ADVERTISEMENT
Instructions
- Season and sear: Pat the beef roast dry and season generously with salt and pepper. Heat olive oil in a large pot or Dutch oven over medium-high heat. Sear the roast on all sides until browned, about 4-5 minutes per side. Remove and set aside.
- Sauté aromatics: In the same pot, add onions and garlic. Cook until softened and fragrant, about 3 minutes.
- Deglaze the pot: Pour in red wine (if using) and scrape up browned bits from the bottom of the pot.
- Add broth and seasonings: Return the roast to the pot. Add beef broth, thyme, rosemary, and bay leaves.

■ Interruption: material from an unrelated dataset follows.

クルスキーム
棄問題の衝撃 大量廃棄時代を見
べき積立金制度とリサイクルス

Bring to a simmer.
- Add vegetables: Nestle carrots and potatoes around the roast.
- Cook low and slow: Cover and simmer on low heat for 3–4 hours, or until the beef is tender and easily shredded with a fork.
- Serve: Remove bay leaves. Slice or shred beef and serve alongside the vegetables. Garnish with fresh parsley.
Tips & Variations
- Use a slow cooker: Follow the same steps and cook on low for 6-8 hours.
- Add more veggies: Try parsnips, celery, or mushrooms for extra flavor.
- Make gravy: Use the cooking liquid to make a delicious gravy by thickening it with a cornstarch slurry.
- Make it spicy: Add a pinch of red pepper flakes or smoked paprika for a kick.
A Classic Meal for Any Occasion
This Beef Roast Pot recipe is a timeless classic that brings family and friends together around the table. It’s the kind of meal that satisfies the soul with every tender bite, hearty vegetable, and savory sip of broth. Whether it’s a Sunday dinner or a cozy weeknight, this one-pot wonder is sure to become a staple in your kitchen.